В начале января 1839-го Ференц и Мари приехали в Рим и сняли апартаменты на улице делла Пурификационе (via della Purificazione), дом 80. Именно в Вечном городе Лист, по его собственному признанию, окончательно проникся «истинным духом Италии». Дорогие его сердцу идеалы программной музыки и синтеза искусств, составляющие основу его собственного творчества, в Риме нашли реальное воплощение: «Моему изумленному взору явилось искусство во всём своем великолепии; я увидел его открытым во всей его универсальности, во всём его единстве. С каждым днем во мне укреплялось и мыслью и чувством сознание скрытого родства между произведениями гениев. Рафаэль и Микеланджело помогли мне в понимании Моцарта и Бетховена, у Иоанна из Пизы, фра Беато, Франча я нашел объяснение Аллегри, Марчелло и Палестрине; Тициан и Россини предстали мне звездами одинакового лучепреломления. Колизей и Кампо Санто[207] далеко не столь чужды „Героической симфонии“ и „Реквиему“, как полагают. Данте нашел свой отголосок в изобразительном искусстве… быть может, однажды он найдет его в музыке какого-нибудь Бетховена будущего»[208].

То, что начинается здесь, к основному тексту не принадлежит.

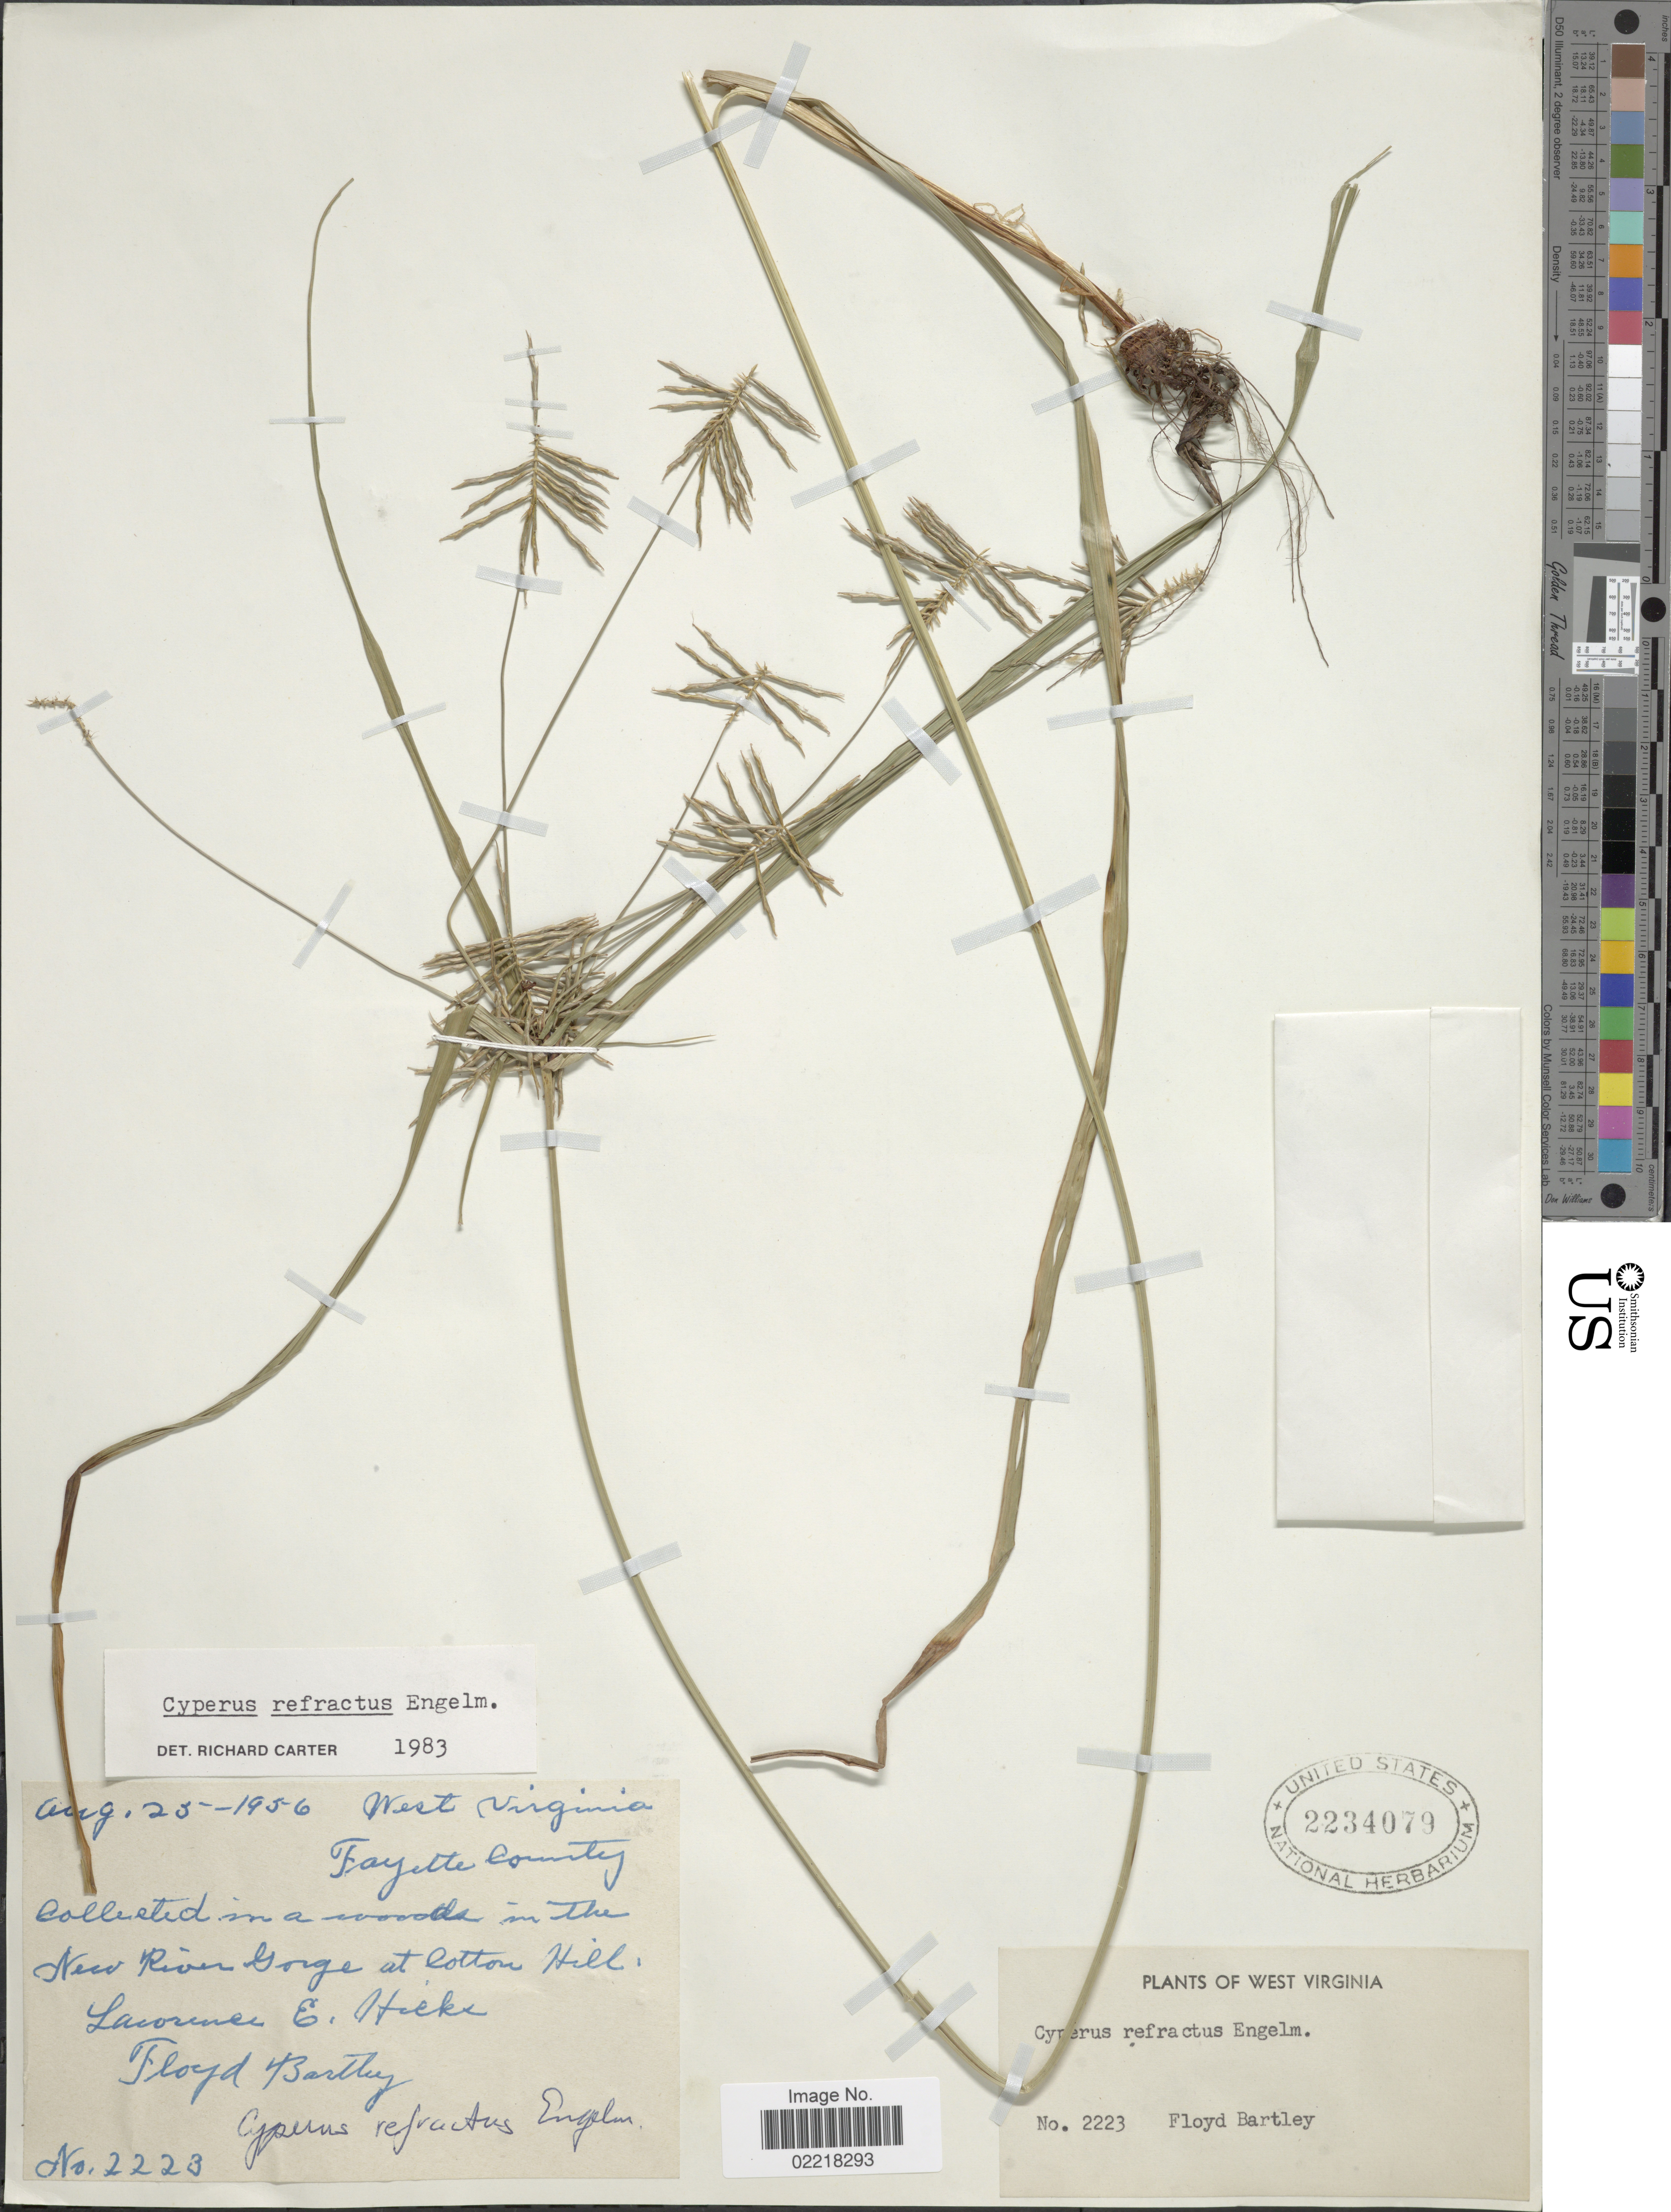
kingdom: Plantae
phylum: Tracheophyta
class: Liliopsida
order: Poales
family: Cyperaceae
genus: Cyperus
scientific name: Cyperus refractus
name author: Engelm. ex Boeckeler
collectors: L. E. Hicks & F. Bartley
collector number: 2223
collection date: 1956-08-25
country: United States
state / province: West Virginia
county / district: Fayette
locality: Fayette County, New River Gorge at Cotton Hill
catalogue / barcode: US 2234079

В хождениях по древним развалинам и залам художественных музеев Рима у Листа появился прекрасный проводник — Доминик Энгр[209]. Несмотря на более чем тридцатилетнюю разницу в возрасте, Лист быстро подружился с французским художником и скрипачом, собирался вместе с ним «просмотреть всего Моцарта и всего Бетховена». Энгр, в свое время обвинявшийся критикой в том, что он зовет искусство назад, к XV веку, к возрождению художественных идеалов Античности, оказался как никто другой близок творческой натуре Листа, стремящейся к музыке будущего!

«Этот большой художник, от чьего духовного взора античность не может скрыть более никакой тайны и кого сам Апеллес[210] приветствовал бы как брата, — такой же превосходный музыкант, как и несравненный живописец. Моцарт, Бетховен, Гайдн говорят ему тем же языком, что и Фидий и Рафаэль. Он постигает прекрасное, где бы его ни нашел, и пылкий культ его, кажется, возвеличивает еще более того гения, к которому он обращен. Однажды — этого дня я никогда не забуду — мы вместе посетили залы Ватикана. Мы прохаживались по этим длинным галереям, где Этрурия, Греция, древний Рим и христианская Италия представлены бесчисленными памятниками… Он говорил на ходу, а мы внимали ему подобно алчущим ученикам. Его пламенные слова, казалось, наделяли эти шедевры новой жизнью, и его красноречие переносило нас в исчезнувшие века. <…> Свершилось подлинное чудо поэзии: это был современный гений, зовущий к воскресению гения античности! Когда мы затем вечером… вернулись домой, я увлек его к открытому роялю… Если бы ты его тогда слышал! С каким благоговением исполнял он Бетховена! Сколько уверенности и теплоты было в его ведении смычка! Какая чистота стиля! Какая правдивость чувства! Несмотря на почтение, которое он мне внушал, я не мог удержаться, чтобы не броситься ему на шею, и я почувствовал себя счастливым, когда он с отеческой нежностью прижал меня к своей груди»[211].